# Exercise requirements:
Where a line of the data holds the word "calendar", copy that line.

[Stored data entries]
··········

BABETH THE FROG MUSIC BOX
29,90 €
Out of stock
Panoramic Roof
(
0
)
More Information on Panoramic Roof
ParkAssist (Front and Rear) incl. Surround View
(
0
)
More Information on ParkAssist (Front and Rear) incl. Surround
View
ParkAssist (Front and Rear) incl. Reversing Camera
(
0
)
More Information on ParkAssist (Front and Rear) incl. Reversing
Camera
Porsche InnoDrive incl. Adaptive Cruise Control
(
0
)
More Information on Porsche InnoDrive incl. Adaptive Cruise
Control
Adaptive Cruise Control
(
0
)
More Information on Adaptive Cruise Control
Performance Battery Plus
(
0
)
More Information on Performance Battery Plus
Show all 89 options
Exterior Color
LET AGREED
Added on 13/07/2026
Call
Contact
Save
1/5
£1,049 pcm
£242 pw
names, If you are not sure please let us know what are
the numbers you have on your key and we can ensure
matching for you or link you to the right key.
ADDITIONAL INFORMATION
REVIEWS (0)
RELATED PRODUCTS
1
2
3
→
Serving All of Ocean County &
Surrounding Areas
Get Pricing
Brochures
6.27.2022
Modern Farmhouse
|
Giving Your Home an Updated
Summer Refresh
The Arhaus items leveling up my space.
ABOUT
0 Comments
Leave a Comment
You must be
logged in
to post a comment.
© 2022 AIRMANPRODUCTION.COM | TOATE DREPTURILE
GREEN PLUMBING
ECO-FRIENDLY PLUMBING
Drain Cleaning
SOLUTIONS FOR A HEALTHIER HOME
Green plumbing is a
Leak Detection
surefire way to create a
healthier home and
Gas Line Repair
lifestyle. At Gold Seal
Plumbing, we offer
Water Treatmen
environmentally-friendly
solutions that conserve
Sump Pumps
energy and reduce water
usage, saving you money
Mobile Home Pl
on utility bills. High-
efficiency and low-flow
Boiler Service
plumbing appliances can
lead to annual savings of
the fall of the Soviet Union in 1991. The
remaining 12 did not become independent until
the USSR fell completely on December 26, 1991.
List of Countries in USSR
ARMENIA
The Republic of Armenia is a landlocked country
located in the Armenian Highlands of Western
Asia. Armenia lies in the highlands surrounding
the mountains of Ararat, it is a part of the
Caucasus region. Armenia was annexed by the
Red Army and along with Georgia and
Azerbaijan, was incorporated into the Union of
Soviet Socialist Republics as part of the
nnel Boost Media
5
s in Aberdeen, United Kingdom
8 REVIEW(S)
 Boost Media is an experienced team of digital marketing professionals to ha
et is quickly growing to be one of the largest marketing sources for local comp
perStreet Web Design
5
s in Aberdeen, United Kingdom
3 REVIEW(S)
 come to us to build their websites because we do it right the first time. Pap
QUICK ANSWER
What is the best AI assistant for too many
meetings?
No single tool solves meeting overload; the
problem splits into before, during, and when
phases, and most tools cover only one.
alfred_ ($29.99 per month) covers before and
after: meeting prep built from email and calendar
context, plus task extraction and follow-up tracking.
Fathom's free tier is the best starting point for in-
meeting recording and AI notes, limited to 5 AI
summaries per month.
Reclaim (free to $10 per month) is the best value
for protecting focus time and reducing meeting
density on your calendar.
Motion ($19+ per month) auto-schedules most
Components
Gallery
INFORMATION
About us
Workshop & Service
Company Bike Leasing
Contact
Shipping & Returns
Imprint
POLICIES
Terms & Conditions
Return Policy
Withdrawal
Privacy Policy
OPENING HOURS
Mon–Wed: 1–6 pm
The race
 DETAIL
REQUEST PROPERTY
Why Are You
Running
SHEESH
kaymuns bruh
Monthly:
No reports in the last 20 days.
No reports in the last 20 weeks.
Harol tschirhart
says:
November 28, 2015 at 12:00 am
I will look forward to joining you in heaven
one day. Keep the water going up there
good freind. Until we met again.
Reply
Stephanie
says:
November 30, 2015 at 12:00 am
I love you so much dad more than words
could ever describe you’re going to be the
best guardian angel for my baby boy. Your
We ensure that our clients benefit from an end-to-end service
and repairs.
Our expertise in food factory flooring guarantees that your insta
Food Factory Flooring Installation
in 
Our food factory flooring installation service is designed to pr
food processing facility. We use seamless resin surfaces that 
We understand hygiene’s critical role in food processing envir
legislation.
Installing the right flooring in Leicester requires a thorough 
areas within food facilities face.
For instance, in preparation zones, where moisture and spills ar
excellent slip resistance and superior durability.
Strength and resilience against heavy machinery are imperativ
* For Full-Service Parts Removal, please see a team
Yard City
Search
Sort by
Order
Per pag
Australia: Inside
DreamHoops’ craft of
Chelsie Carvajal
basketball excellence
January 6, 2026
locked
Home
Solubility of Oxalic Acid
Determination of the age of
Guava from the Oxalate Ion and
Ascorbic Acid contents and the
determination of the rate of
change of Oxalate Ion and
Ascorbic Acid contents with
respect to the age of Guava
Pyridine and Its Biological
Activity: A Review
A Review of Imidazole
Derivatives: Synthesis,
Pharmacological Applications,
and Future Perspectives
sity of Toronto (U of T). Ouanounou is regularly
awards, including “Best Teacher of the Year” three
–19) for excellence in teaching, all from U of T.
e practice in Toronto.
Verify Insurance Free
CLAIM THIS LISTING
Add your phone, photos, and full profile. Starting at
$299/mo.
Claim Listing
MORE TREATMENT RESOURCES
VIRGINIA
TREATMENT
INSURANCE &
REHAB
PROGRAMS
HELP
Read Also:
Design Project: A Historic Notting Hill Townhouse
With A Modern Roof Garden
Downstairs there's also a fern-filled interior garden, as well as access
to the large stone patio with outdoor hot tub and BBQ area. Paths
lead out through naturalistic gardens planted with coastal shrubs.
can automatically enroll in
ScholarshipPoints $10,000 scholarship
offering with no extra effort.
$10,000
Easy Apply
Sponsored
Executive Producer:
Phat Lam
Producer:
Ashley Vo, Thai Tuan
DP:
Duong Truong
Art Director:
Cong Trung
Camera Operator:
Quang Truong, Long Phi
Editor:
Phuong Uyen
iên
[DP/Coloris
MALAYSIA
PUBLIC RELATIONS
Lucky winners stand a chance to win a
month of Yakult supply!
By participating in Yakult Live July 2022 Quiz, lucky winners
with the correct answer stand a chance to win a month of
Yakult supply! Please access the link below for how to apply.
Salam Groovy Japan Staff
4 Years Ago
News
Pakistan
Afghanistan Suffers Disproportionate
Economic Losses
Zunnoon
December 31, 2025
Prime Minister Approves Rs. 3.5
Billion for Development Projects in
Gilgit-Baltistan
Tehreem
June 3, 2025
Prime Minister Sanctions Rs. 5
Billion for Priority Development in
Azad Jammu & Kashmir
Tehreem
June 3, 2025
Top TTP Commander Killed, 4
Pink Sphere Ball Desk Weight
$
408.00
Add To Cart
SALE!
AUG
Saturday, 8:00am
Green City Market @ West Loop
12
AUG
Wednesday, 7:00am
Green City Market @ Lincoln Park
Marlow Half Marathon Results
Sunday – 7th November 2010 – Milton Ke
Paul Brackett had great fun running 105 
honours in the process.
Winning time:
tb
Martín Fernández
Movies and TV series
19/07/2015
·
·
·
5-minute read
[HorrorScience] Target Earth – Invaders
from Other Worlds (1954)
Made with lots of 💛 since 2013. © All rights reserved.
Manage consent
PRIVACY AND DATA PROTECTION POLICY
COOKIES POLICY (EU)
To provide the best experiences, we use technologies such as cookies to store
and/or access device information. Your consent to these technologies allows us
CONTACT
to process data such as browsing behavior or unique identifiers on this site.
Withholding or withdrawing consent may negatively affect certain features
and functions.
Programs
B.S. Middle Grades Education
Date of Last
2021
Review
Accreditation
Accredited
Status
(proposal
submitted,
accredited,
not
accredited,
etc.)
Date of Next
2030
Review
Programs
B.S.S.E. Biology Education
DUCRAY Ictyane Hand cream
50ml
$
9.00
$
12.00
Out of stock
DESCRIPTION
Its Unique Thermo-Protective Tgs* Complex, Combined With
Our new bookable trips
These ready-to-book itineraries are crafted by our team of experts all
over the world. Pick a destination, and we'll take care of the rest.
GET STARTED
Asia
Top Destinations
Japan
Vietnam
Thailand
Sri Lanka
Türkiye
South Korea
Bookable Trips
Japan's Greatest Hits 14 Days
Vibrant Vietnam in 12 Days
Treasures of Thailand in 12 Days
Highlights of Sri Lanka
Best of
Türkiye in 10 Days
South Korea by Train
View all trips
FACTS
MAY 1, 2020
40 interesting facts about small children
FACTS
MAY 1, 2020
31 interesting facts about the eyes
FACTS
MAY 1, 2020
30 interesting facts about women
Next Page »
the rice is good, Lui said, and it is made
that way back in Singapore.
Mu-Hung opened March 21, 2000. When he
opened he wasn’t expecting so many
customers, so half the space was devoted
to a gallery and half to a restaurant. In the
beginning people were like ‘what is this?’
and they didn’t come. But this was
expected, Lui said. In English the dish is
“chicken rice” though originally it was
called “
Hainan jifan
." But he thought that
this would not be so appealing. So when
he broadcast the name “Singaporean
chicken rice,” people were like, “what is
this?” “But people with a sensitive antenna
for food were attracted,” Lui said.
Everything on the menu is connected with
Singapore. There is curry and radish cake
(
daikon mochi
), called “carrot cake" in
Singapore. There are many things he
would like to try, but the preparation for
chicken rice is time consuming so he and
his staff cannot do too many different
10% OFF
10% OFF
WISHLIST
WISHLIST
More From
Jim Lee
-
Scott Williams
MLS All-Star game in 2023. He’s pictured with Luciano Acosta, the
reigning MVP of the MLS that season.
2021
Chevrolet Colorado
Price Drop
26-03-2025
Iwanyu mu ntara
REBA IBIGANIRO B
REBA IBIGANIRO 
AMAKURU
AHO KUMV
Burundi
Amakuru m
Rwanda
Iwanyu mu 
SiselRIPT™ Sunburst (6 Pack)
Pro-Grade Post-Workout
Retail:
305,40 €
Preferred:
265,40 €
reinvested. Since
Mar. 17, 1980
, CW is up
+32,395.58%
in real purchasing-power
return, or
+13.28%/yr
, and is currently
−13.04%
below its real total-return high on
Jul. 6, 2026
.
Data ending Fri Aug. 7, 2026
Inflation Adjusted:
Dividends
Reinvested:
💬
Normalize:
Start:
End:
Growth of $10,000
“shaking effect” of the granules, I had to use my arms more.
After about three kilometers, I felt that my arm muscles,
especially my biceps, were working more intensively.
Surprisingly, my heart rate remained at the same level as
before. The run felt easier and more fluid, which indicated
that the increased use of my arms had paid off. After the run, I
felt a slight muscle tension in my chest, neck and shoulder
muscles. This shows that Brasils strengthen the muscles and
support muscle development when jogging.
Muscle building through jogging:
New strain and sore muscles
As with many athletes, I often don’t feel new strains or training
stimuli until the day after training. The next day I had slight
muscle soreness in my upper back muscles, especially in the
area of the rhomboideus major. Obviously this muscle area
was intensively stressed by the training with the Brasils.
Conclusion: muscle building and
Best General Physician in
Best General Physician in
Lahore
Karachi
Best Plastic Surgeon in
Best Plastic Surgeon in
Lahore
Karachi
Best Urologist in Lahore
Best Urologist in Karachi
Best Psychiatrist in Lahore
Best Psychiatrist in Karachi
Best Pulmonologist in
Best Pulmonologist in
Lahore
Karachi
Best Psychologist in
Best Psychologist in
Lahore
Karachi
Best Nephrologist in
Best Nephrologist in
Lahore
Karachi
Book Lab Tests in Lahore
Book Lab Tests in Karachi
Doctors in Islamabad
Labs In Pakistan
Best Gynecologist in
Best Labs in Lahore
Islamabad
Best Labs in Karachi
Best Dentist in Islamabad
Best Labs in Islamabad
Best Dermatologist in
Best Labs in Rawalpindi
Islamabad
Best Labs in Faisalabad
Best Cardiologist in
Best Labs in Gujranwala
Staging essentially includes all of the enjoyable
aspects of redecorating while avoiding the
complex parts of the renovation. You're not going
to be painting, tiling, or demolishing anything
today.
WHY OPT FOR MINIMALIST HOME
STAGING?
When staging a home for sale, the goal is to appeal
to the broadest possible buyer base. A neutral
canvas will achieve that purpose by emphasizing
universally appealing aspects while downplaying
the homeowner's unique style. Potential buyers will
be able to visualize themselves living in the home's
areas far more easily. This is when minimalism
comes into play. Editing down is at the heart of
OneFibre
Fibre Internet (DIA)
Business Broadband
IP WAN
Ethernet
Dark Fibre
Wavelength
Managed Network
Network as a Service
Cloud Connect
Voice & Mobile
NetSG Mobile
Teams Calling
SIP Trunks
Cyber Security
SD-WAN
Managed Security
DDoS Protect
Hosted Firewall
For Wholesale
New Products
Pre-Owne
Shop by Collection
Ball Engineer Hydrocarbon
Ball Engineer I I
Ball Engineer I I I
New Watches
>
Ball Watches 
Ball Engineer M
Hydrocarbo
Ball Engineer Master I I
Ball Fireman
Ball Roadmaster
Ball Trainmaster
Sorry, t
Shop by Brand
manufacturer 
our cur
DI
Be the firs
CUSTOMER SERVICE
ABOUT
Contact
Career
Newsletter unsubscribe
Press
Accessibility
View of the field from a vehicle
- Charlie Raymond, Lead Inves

··········

# Problem solution:
after: meeting prep built from email and calendar
density on your calendar.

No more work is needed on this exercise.